• **QUESTIONS**
1. Summarize the passage about veiling customs for Jewish women in Baghdad in two sentences.
2. Write the next part of the passage about veiling customs for Jewish women in Baghdad, picking up after its final sentence.

• **DOCUMENT EXTRACT**
★ ★ ★ ★
As a number of people reacted on this topic, I cannot refrain from
quoting a famous book by R. Yossef Chayim of Baghdad (the "Ben Ish
Chay"), who was a major Possek and Mekubal (end of 19th-beginning of
20th century), "Chukey ha-Nashim" (Laws pertaining to Women).  In
chapter 17, he wrote that Jewish women should not go out in the streets
with their face unveiled, nor even take of their "outer veil" and leave
on only a thinner veil to see better something that called their
attention.

Even though this is not motivated by purely halachic reasons, it means
that this was the proper way for a Jewish woman to behave at that time
in Baghdad.

We should not react with "cultural ethnocentrism".
★ ★ ★ ★
• **SUPPLIED DATA**
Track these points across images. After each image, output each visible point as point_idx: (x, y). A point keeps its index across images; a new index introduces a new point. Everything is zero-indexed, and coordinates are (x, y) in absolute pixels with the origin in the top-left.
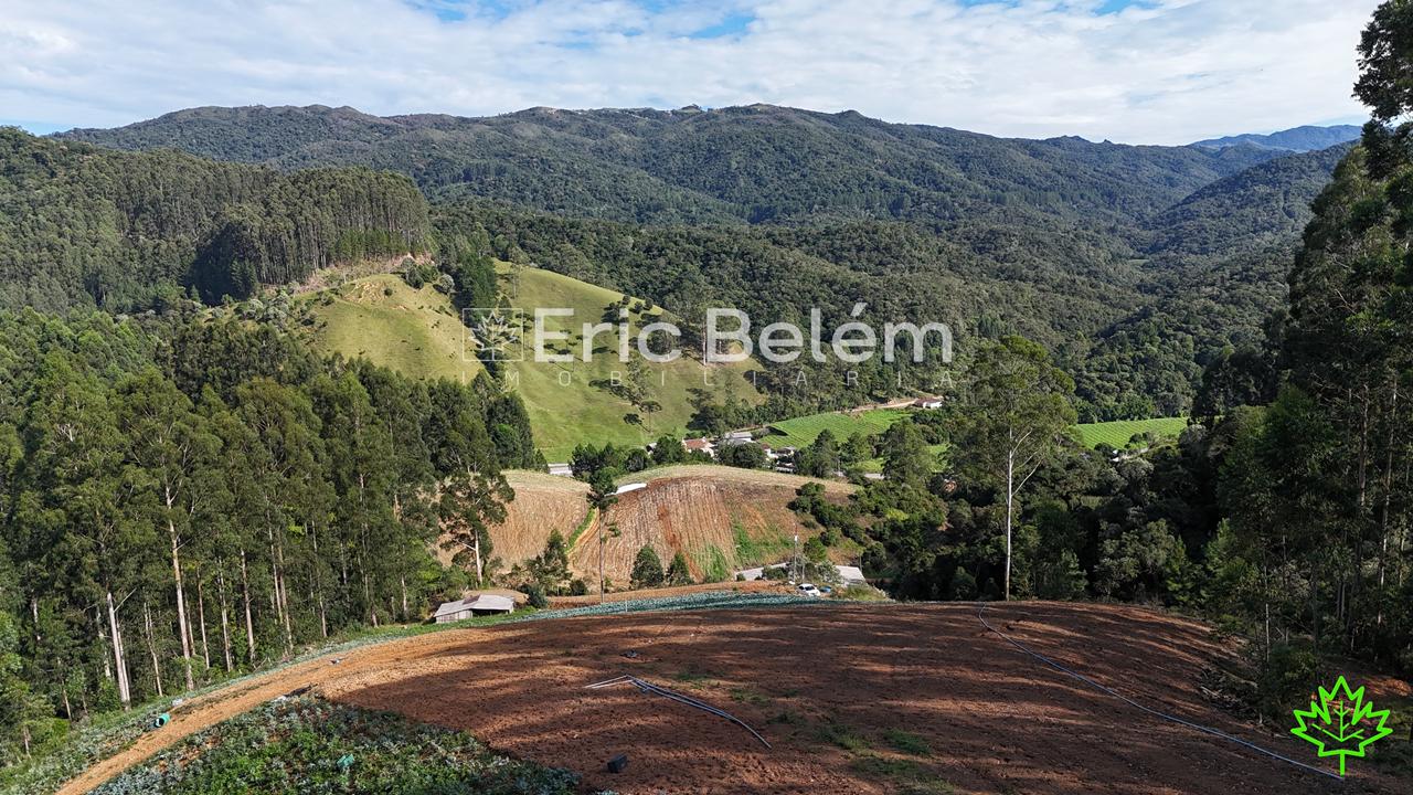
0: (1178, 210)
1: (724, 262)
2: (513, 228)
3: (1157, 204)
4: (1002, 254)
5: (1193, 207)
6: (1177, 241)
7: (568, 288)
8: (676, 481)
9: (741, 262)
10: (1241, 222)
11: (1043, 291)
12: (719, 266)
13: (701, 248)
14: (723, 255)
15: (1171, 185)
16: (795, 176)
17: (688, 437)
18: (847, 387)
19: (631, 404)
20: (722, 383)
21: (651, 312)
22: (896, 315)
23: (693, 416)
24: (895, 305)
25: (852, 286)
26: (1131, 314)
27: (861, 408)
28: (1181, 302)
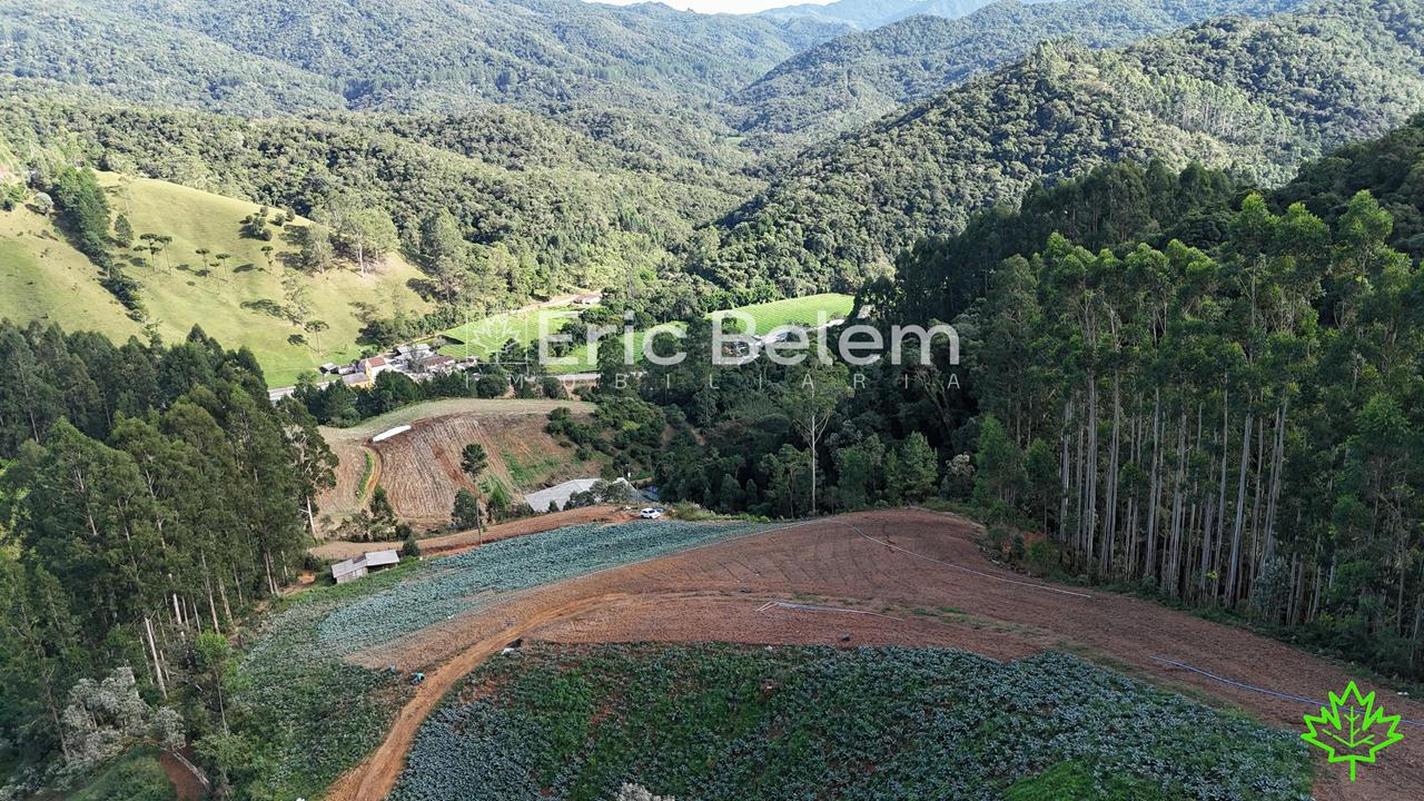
0: (762, 86)
1: (354, 160)
2: (89, 124)
3: (742, 77)
4: (620, 138)
5: (774, 83)
6: (765, 117)
7: (190, 199)
8: (439, 420)
9: (374, 160)
10: (816, 99)
11: (665, 179)
12: (350, 164)
13: (325, 145)
14: (352, 153)
15: (751, 57)
16: (389, 45)
17: (365, 355)
18: (510, 290)
19: (291, 324)
20: (387, 296)
21: (294, 223)
22: (544, 213)
23: (361, 330)
24: (540, 202)
25: (495, 183)
26: (744, 201)
27: (525, 309)
28: (788, 192)
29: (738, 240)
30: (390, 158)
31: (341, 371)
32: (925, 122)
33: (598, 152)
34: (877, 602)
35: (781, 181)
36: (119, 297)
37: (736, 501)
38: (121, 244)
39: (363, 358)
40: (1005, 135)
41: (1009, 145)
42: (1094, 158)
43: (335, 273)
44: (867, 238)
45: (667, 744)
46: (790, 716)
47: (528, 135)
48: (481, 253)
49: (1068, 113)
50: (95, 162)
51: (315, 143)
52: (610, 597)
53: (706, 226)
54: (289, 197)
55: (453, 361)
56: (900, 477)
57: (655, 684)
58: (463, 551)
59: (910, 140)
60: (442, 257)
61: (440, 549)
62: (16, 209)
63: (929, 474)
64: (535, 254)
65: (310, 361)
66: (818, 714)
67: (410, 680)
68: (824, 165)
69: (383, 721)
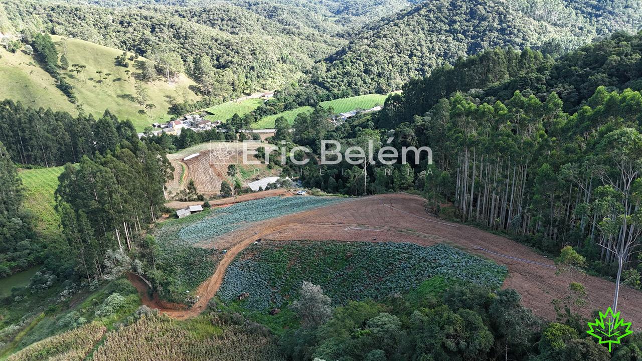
1: (162, 29)
2: (43, 11)
4: (281, 18)
6: (347, 8)
7: (92, 48)
8: (211, 151)
11: (302, 39)
17: (172, 119)
18: (234, 90)
19: (139, 105)
20: (181, 93)
21: (138, 59)
22: (248, 55)
23: (169, 108)
24: (246, 50)
25: (226, 41)
26: (338, 49)
27: (240, 99)
28: (357, 47)
29: (334, 69)
30: (179, 29)
31: (162, 126)
32: (419, 15)
33: (271, 25)
34: (386, 228)
35: (354, 41)
36: (65, 93)
37: (334, 188)
38: (64, 68)
39: (171, 121)
40: (455, 22)
41: (457, 26)
42: (494, 33)
43: (157, 82)
44: (392, 68)
45: (314, 273)
46: (355, 264)
47: (240, 18)
48: (221, 73)
49: (484, 12)
50: (49, 30)
51: (144, 21)
52: (291, 225)
53: (320, 61)
54: (134, 46)
55: (210, 123)
56: (399, 180)
57: (310, 254)
58: (229, 206)
59: (412, 23)
60: (204, 75)
61: (218, 205)
62: (17, 52)
63: (411, 179)
64: (244, 74)
65: (148, 122)
66: (365, 263)
67: (222, 252)
68: (373, 34)
69: (213, 266)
★ ★ ★ ★
• **RESULTS**
1. Responding to reactions on the topic, the writer quotes chapter 17 of "Chukey ha-Nashim" by R. Yossef Chayim of Baghdad (the "Ben Ish Chay"), which says Jewish women should not go out in the streets with their face unveiled or remove their outer veil to see something better. The writer adds that although this is not motivated by purely halachic reasons, it shows the proper conduct for a Jewish woman in Baghdad at that time, and urges against reacting with "cultural ethnocentrism."

2.
If veiling one's face seems overboard to some of us, going out in the
streets with one's hair uncovered (for women) certainly shocked the Ben
Ish Chay -- whose psakim, however, where not stricken with cultural
ethnocentrism as he ruled that in Europe it was not forbidden to recite
the Shema in front of a woman with her hair uncovered as it is the
"minhag" of non-Jewish European women and one would not generally be
aroused at the mere view of a woman's hair (the Aroch ha-Shulchan ruled
likewise).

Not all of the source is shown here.